B7H3 (B7 homolog 3), also known as CD276. is a member of the B7 family of immune checkpoint proteins. Initially identified in 2001. it is a transmembrane glycoprotein with extracellular immunoglobulin-like domains. While its exact physiological role remains debated, B7H3 appears to play dual roles in immune regulation. It can suppress T-cell activation and cytokine production, contributing to immune evasion in tumors, but also shows context-dependent co-stimulatory effects in certain settings.
B7H3 is minimally expressed in normal tissues but overexpressed across multiple cancers, including lung, prostate, breast, and glioblastoma. Its elevated expression correlates with poor prognosis, tumor progression, metastasis, and therapy resistance. This tumor-selective expression pattern, combined with limited normal tissue exposure, makes B7H3 an attractive therapeutic target.

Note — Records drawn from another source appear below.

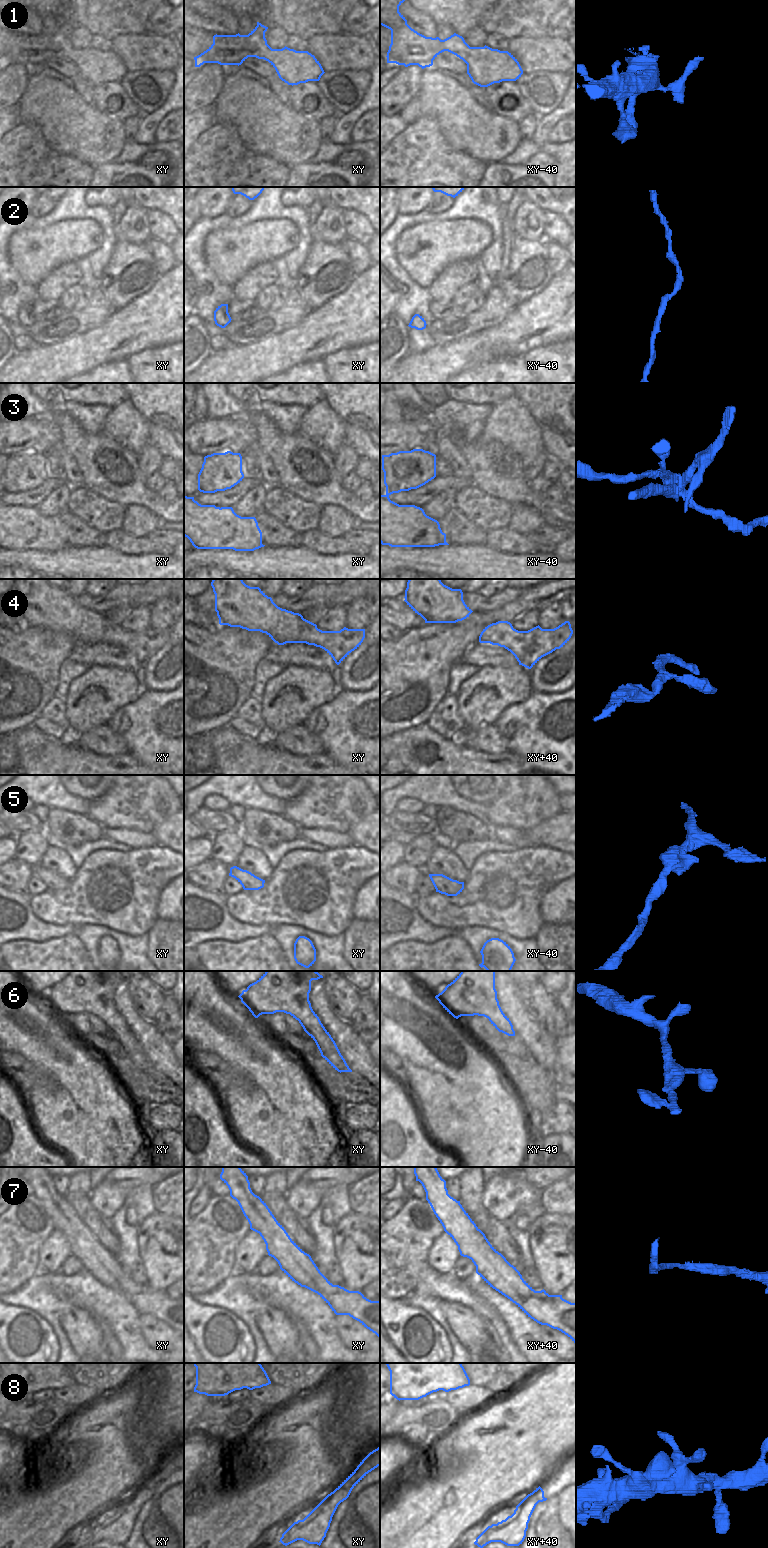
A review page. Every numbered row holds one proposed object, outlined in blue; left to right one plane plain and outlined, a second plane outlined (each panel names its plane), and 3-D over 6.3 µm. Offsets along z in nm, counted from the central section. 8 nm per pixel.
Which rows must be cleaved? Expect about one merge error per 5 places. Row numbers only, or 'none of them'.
3

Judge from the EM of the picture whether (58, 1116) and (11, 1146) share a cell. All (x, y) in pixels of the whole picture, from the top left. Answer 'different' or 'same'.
different

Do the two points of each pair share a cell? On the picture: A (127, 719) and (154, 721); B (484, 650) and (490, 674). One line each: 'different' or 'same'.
A: same
B: different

Current research focuses on developing B7H3-directed therapies, including monoclonal antibodies, antibody-drug conjugates (ADCs), bispecific antibodies, and CAR-T cells. Clinical-stage agents like enoblituzumab (Fc-optimized mAb) and ¹³¹I-omburtamab (radioimmunotherapy) have shown preliminary safety and efficacy. Challenges include incomplete understanding of its binding partners, signaling mechanisms, and potential on-target/off-tumor toxicity. Ongoing studies aim to clarify B7H3's biology while advancing targeted immunotherapies.